Possessing a soft shoe shuffle walk and coat of Johnny Cash black, I marvelled at the mighty world of the Myrmecophaga tridactyla. The vacuum cleaning accessory that is the tube on his kisser used for devouring ants makes a wonderful locomotive noise when scoffing its prey.

MMchuchuhu MMchuchuhu MMchuchuhu MMchuchuhu.

Magnificent mammals, there will be no one in the room that dislikes them. Apart from, maybe, ants.

6 thoughts on “My new favourite animal”

  1. Great stuff! I was rather taken aback when a very similar shaped but much smaller creature stomped across the lawn in Dallas. It was an armadillo looking for lunch. Splendid little fellow. He was quite a regular.
    I always rather like raccoons too with their bandit faces until a family took up residence in our chimney in Memphis. We had to leave them a while because they had babies, who wants dead smoked babies in their chimney? When ambulant we had a cap fitted!
    I suppose novelties that you discover in new places always have a bit of a pull.
    Mind you, I’ll pass on the bears up here!

  2. Quite fond of the red squirrels here. The youngsters play hide and seek in the apple trees and their elders collect walnuts and hazelnuts all Autumn long, hide them in the grass and forget where they are in no time.

  3. Same here j, my raised beds are beset by walnuts sprouting planted by black squirrels that forget where they left their dinners! Half a dozen doors down has the hugest walnut tree ever. With permanent residents of squirrels and bald headed eagles zooming about.

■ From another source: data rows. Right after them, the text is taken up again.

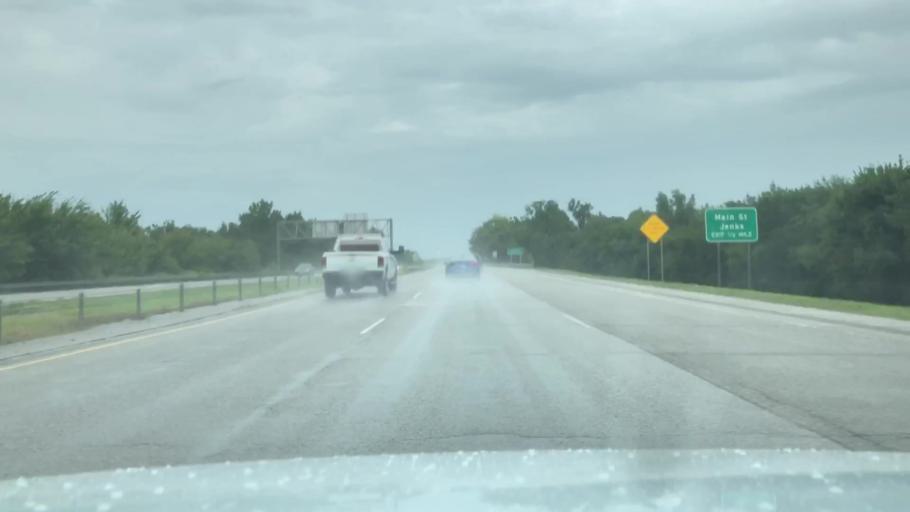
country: US
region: Oklahoma
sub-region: Tulsa County
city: Jenks
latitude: 36.0135
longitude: -96.0114
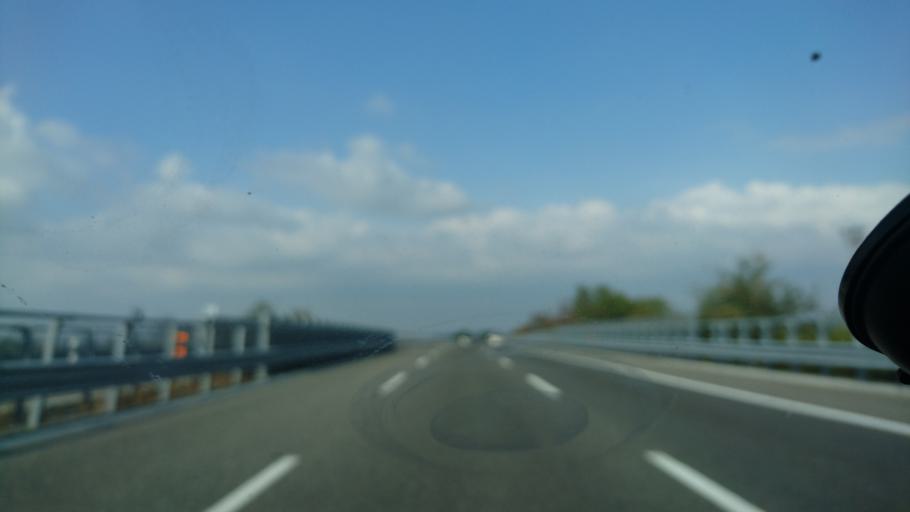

They always pinch the tallest trees for des res.

  4. Thanks CO and J for your interesting tails. However, I’m disappointed that, in keeping with the spirit of the post, neither of you described the sounds of an armadillo or red squirrel.

    RRRYYIIEEEE goes the angry coyote.

  5. Don’t start the dogs on the subject of coyotes. The place we moved from last time was right hard up against a forested mountain. It had its statutory pack of coyotes. The terriers were terrified of them. They used to always start a howl up at night and the dogs, doing their duties as hot water bottles in bed would flatten their ears, tightly close their eyes and glue themselves to the coverlet. Positively screaming silently-
    We hear no enemies, they are not there, they are not here, WE are good dogs, WE are doing our duty as bed warmers.
    WE do nuzzing! WE SLEEP.

    Always reminded me of the eyeglass to the eye patch, ‘We see no ships’ syndrome. Amusing, they are not bothered here, can’t hear them, too far away, the bears, deer and coyote stay on the mountain pretty well and don’t venture out onto the plain too much.

    Must not forget our resident skunk either who took up residence 5′ from the front door under a large azalea bush. The dogs only bothered him once as you can imagine! We rather liked him there, anyone who was wanted came to the back door anyway and he was very good at repelling the plagues of Seventh Day Adventists, Morons and assorted religious nutters who would call. (But only once with that stench!)

    PS God knows what an armadillo sounds like, he was always a most silent calller, always tracked across the front lawn on exactly the same path, stomped across slowly and deliberately, no doubt looking for grubs etc on the way as he toured the neighbourhood.

  6. Thomas the Toad deserves an honourable mention. He lazed under a bay-bush for the whole summer but then left, maybe bushwacked by a hawky thingy on his way backe to the lake.